Ce que les élections au Ghana nous montrent, c’est que la technologie n’est pas une solution miracle. La vérification biométrique ne limitera les faiblesses administratives que si les commissions électorales élaborent des directives procédurales solides autour de la technologie. Certaines parties des élections au Ghana ont été couronnées de succès parce que leur commission a maintenu des pratiques transparentes, formé efficacement les vérificateurs et préparé des plans d’urgence raisonnables pour les électeurs qui n’ont pas pu être vérifiés biométriquement.

Le projet pilote pour nos élections gouvernementales locales devrait avoir des objectifs définis et des indicateurs de performance clés. Que nos priorités soient l’exactitude et l’inclusivité (faibles taux de faux rejets), la cohérence (alimentation de secours, sauvegardes des appareils et capacités hors ligne), la sécurité des données, l’éducation des électeurs ou la transparence publique, fixer des objectifs clairs pour la mise en œuvre de cette technologie aidera à plaider en faveur (ou contre) de la biométrie avec des données concrètes. Bien entendu, ces données ne seront utiles que si l’essai est auditable.

Des éléments tels que les journaux des appareils, les journaux d’incidents, une surveillance indépendante et un rapport d’essai post-électoral accessible au public contribueront à renforcer la confiance dans la mise en œuvre de cette technologie. Si les électeurs sont amenés à croire que le vote biométrique est introduit pour supprimer les votes plutôt que pour accroître l’exactitude, la participation à cette élection en souffrira.

Si, après un essai électoral local, nous pouvons déterminer que la vérification biométrique est suffisamment précise, inclusive et rentable, nous pourrons alors justifier son utilisation lors des prochaines élections générales et régionales. Mais si nous constatons qu’il existe une probabilité trop élevée que les appareils tombent en panne le jour du scrutin, excluent les électeurs légitimes de la participation ou ralentissent considérablement le nombre d’électeurs dans les bureaux de vote, nous pouvons retarder l’intégration de la biométrie jusqu’à ce que nous ayons eu plus de temps pour examiner ces défis.

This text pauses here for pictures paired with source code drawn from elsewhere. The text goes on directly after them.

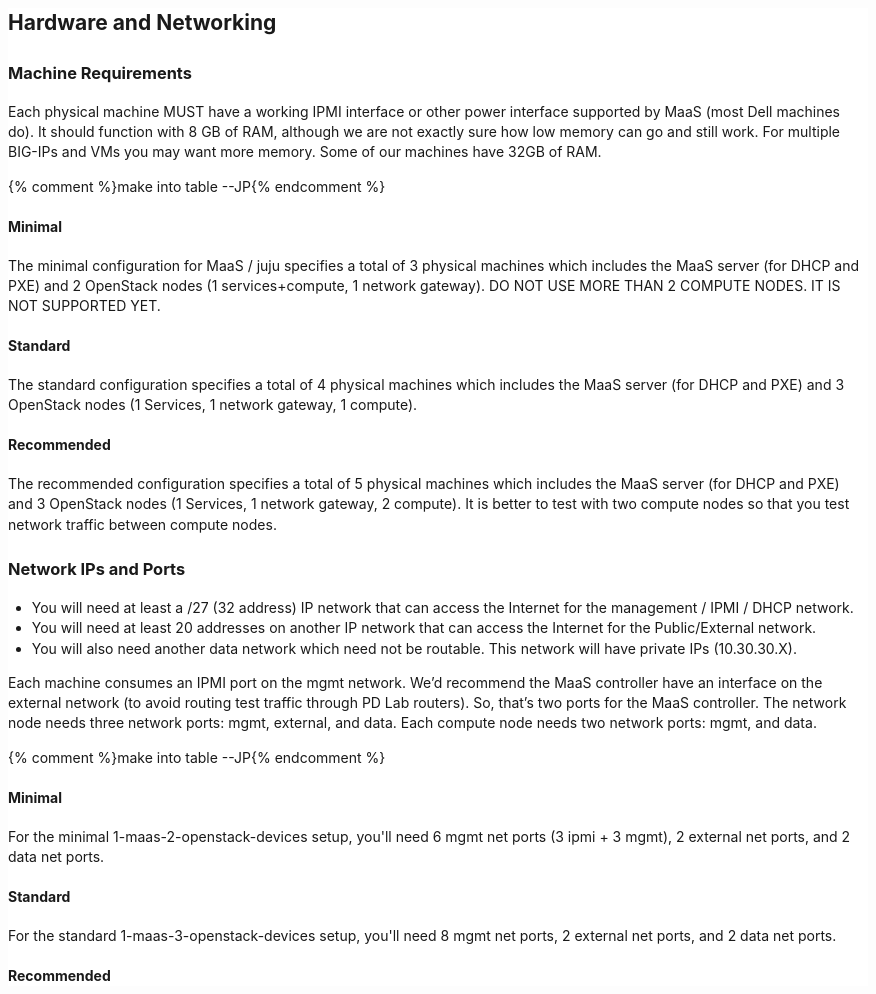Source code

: ## Hardware and Networking

### Machine Requirements

Each physical machine MUST have a working IPMI interface or other power interface supported by MaaS (most Dell machines do). It should function with 8 GB of RAM, although we are not exactly sure how low memory can go and still work. For multiple BIG-IPs and VMs you may want more memory. Some of our machines have 32GB of RAM.

{% comment %}make into table --JP{% endcomment %}

#### Minimal

The minimal configuration for MaaS / juju specifies a total of 3 physical machines which includes the MaaS server (for DHCP and PXE) and 2 OpenStack nodes (1 services+compute, 1 network gateway). DO NOT USE MORE THAN 2 COMPUTE NODES. IT IS NOT SUPPORTED YET.

#### Standard

The standard configuration specifies a total of 4 physical machines which includes the MaaS server (for DHCP and PXE) and 3 OpenStack nodes (1 Services, 1 network gateway, 1 compute).

#### Recommended

The recommended configuration specifies a total of 5 physical machines which includes the MaaS server (for DHCP and PXE) and 3 OpenStack nodes (1 Services, 1 network gateway, 2 compute). It is better to test with two compute nodes so that you test network traffic between compute nodes.

### Network IPs and Ports

- You will need at least a /27 (32 address) IP network that can access the Internet for the management / IPMI / DHCP network.
- You will need at least 20 addresses on another IP network that can access the Internet for the Public/External network.
- You will also need another data network which need not be routable. This network will have private IPs (10.30.30.X).

Each machine consumes an IPMI port on the mgmt network. We’d recommend the MaaS controller have an interface on the external network (to avoid routing test traffic through PD Lab routers). So, that’s two ports for the MaaS controller. The network node needs three network ports: mgmt, external, and data. Each compute node needs two network ports: mgmt, and data. 

{% comment %}make into table --JP{% endcomment %}

#### Minimal

For the minimal 1-maas-2-openstack-devices setup, you'll need 6 mgmt net ports (3 ipmi + 3 mgmt), 2 external net ports, and 2 data net ports.

#### Standard

For the standard 1-maas-3-openstack-devices setup, you'll need 8 mgmt net ports, 2 external net ports, and 2 data net ports.

#### Recommended
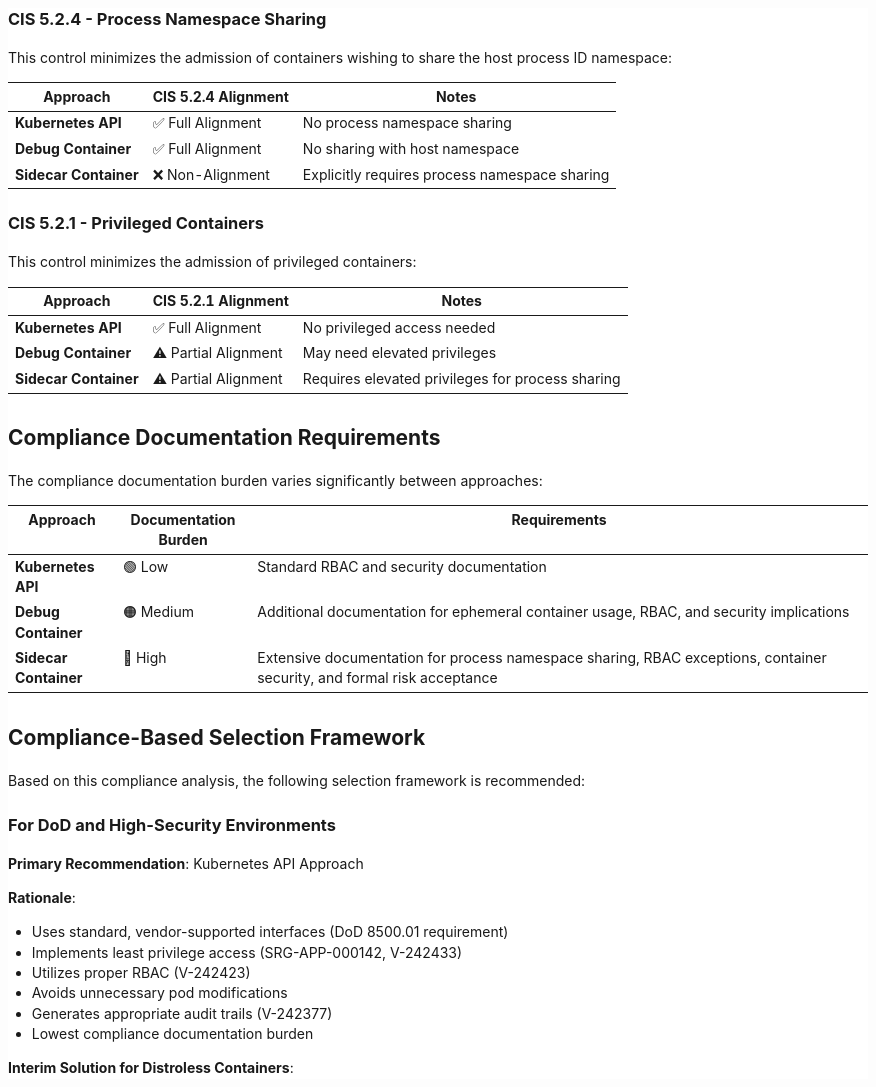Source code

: ### CIS 5.2.4 - Process Namespace Sharing

This control minimizes the admission of containers wishing to share the host process ID namespace:

| Approach | CIS 5.2.4 Alignment | Notes |
|----------|---------------------|-------|
| **Kubernetes API** | ✅ Full Alignment | No process namespace sharing |
| **Debug Container** | ✅ Full Alignment | No sharing with host namespace |
| **Sidecar Container** | ❌ Non-Alignment | Explicitly requires process namespace sharing |

### CIS 5.2.1 - Privileged Containers

This control minimizes the admission of privileged containers:

| Approach | CIS 5.2.1 Alignment | Notes |
|----------|---------------------|-------|
| **Kubernetes API** | ✅ Full Alignment | No privileged access needed |
| **Debug Container** | ⚠️ Partial Alignment | May need elevated privileges |
| **Sidecar Container** | ⚠️ Partial Alignment | Requires elevated privileges for process sharing |

## Compliance Documentation Requirements

The compliance documentation burden varies significantly between approaches:

| Approach | Documentation Burden | Requirements |
|----------|----------------------|-------------|
| **Kubernetes API** | 🟢 Low | Standard RBAC and security documentation |
| **Debug Container** | 🟠 Medium | Additional documentation for ephemeral container usage, RBAC, and security implications |
| **Sidecar Container** | 🔴 High | Extensive documentation for process namespace sharing, RBAC exceptions, container security, and formal risk acceptance |

## Compliance-Based Selection Framework

Based on this compliance analysis, the following selection framework is recommended:

### For DoD and High-Security Environments

**Primary Recommendation**: Kubernetes API Approach

**Rationale**:

- Uses standard, vendor-supported interfaces (DoD 8500.01 requirement)
- Implements least privilege access (SRG-APP-000142, V-242433)
- Utilizes proper RBAC (V-242423)
- Avoids unnecessary pod modifications
- Generates appropriate audit trails (V-242377)
- Lowest compliance documentation burden

**Interim Solution for Distroless Containers**:
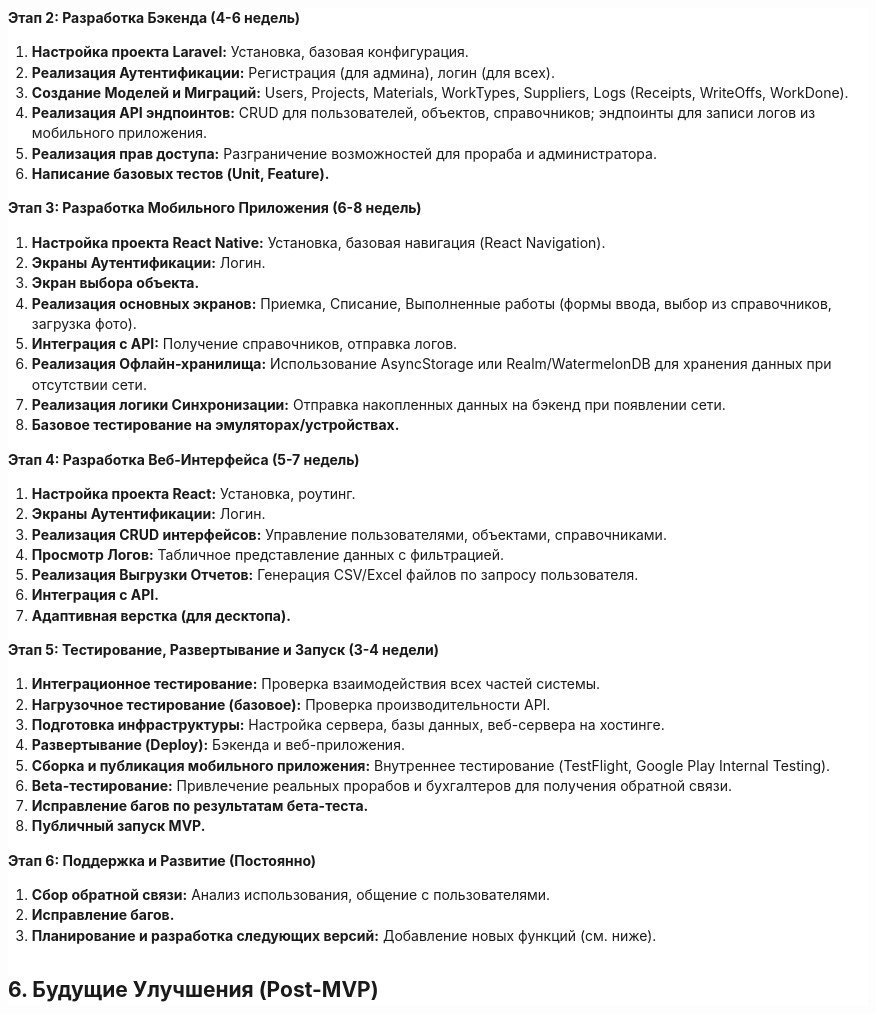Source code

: **Этап 2: Разработка Бэкенда (4-6 недель)**

1.  **Настройка проекта Laravel:** Установка, базовая конфигурация.
2.  **Реализация Аутентификации:** Регистрация (для админа), логин (для всех).
3.  **Создание Моделей и Миграций:** Users, Projects, Materials, WorkTypes, Suppliers, Logs (Receipts, WriteOffs, WorkDone).
4.  **Реализация API эндпоинтов:** CRUD для пользователей, объектов, справочников; эндпоинты для записи логов из мобильного приложения.
5.  **Реализация прав доступа:** Разграничение возможностей для прораба и администратора.
6.  **Написание базовых тестов (Unit, Feature).**

**Этап 3: Разработка Мобильного Приложения (6-8 недель)**

1.  **Настройка проекта React Native:** Установка, базовая навигация (React Navigation).
2.  **Экраны Аутентификации:** Логин.
3.  **Экран выбора объекта.**
4.  **Реализация основных экранов:** Приемка, Списание, Выполненные работы (формы ввода, выбор из справочников, загрузка фото).
5.  **Интеграция с API:** Получение справочников, отправка логов.
6.  **Реализация Офлайн-хранилища:** Использование AsyncStorage или Realm/WatermelonDB для хранения данных при отсутствии сети.
7.  **Реализация логики Синхронизации:** Отправка накопленных данных на бэкенд при появлении сети.
8.  **Базовое тестирование на эмуляторах/устройствах.**

**Этап 4: Разработка Веб-Интерфейса (5-7 недель)**

1.  **Настройка проекта React:** Установка, роутинг.
2.  **Экраны Аутентификации:** Логин.
3.  **Реализация CRUD интерфейсов:** Управление пользователями, объектами, справочниками.
4.  **Просмотр Логов:** Табличное представление данных с фильтрацией.
5.  **Реализация Выгрузки Отчетов:** Генерация CSV/Excel файлов по запросу пользователя.
6.  **Интеграция с API.**
7.  **Адаптивная верстка (для десктопа).**

**Этап 5: Тестирование, Развертывание и Запуск (3-4 недели)**

1.  **Интеграционное тестирование:** Проверка взаимодействия всех частей системы.
2.  **Нагрузочное тестирование (базовое):** Проверка производительности API.
3.  **Подготовка инфраструктуры:** Настройка сервера, базы данных, веб-сервера на хостинге.
4.  **Развертывание (Deploy):** Бэкенда и веб-приложения.
5.  **Сборка и публикация мобильного приложения:** Внутреннее тестирование (TestFlight, Google Play Internal Testing).
6.  **Beta-тестирование:** Привлечение реальных прорабов и бухгалтеров для получения обратной связи.
7.  **Исправление багов по результатам бета-теста.**
8.  **Публичный запуск MVP.**

**Этап 6: Поддержка и Развитие (Постоянно)**

1.  **Сбор обратной связи:** Анализ использования, общение с пользователями.
2.  **Исправление багов.**
3.  **Планирование и разработка следующих версий:** Добавление новых функций (см. ниже).

## 6. Будущие Улучшения (Post-MVP)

Le vote biométrique lors des prochaines élections gouvernementales locales est une élection à faible risque qui nous permet de tester la technologie de vote dans des conditions de vote réelles et de prendre une décision éclairée à l’avenir. Si nous constatons que le vote biométrique fonctionne, nous aurons encore plus de raisons de l’introduire lors des prochaines élections générales et régionales. Si ce n’est pas le cas, nous disposerons de données concrètes pour démontrer pourquoi.